---- DOCUMENT PASSAGE

We designed this task to create a situation in which naive participants would underestimate the ratio of the stimuli to the upper anchor. This reversed the setup of the Dec–Exp manipulation, such that we expected the stimuli, rather than the upper anchor, to be underestimated by a factor of 1/3.16 (about 0.32). We predicted that this would yield a linear performance pattern with a slope approaching 0.32 over the entire stimulus range, as no values would violate expectations by exceeding the anchor value.

Both groups: Control tasks

Control tasks displayed both stimuli and anchors in the same format, either decimal (Dec–Dec) or exponential (Exp–Exp).

Stimulus order

For the Dec–Exp tasks, stimuli were presented in three blocks. First, in the low block, stimuli of values under 10,000 were presented in random order. Next, in the high block, stimuli over 10,000 were presented in random order. Finally, in the mixed block, the entire range of stimuli were presented in random order. We used this low–high–mixed sequence out of concern that, when confronted with stimuli that exceeded their evaluation of the upper anchor, participants might recalibrate that evaluation upward to be consistent with their assumptions that all stimuli should be less than the upper anchor. This sequence was also followed for the control tasks, to confirm that the ordering itself did not yield bilinear performance (it did not; see below). For the Exp–Dec tasks, we had no expectation that the stimuli would be perceived as greater than the anchor. Thus, the stimuli were simply presented twice in random order, with each stimulus being presented at least once before any were repeated.

Task order

Each participant completed all tasks in an hour-long session that also included other estimation tasks not discussed in this report. The participants completed their assigned experimental tasks (Group 1, Dec–Exp; Group 2, Exp–Dec) twice, once before (precalibration) and once after (postcalibration) viewing a calibration slide indicating which stimulus corresponded to the midpoint of the line (Fig. 1). Thus, the task order acted as an experimental condition. We predicted that participants would use the calibration slide to form an accurate mapping of the exponential notation, leading to linear performance with slopes approaching 1.0 in the postcalibration experimental tasks. Group 1 completed the Dec–Dec control task before the experimental tasks and the Exp–Exp control after, whereas Group 2 reversed this order.

--------

ACTIONS TO TAKE:
[1] In the estimation study passage, what three blocks were the Dec–Exp stimuli presented in, and in what sequence?
[2] In the records, substitute "vernacular name" for "common name" in the lines starting with the line with "order: Lamiales" and going on through the line with "common name: Oriental stork", leaving all else unchanged; return only those lines.
The text and the records come from unrelated sources.

---- SUPPLIED RECORDS

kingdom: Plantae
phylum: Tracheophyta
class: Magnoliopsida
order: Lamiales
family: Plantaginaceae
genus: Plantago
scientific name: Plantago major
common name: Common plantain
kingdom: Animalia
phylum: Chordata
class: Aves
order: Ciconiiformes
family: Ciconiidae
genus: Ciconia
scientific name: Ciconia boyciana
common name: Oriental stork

--------
---- SUPPLIED RECORDS

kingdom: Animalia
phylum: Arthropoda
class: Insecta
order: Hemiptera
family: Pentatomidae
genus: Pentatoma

--------

WRITTEN ANSWERS:
[1] A low block (values under 10,000), then a high block (values over 10,000), then a mixed block covering the entire range.

[2]
order: Lamiales
family: Plantaginaceae
genus: Plantago
scientific name: Plantago major
vernacular name: Common plantain
kingdom: Animalia
phylum: Chordata
class: Aves
order: Ciconiiformes
family: Ciconiidae
genus: Ciconia
scientific name: Ciconia boyciana
vernacular name: Oriental stork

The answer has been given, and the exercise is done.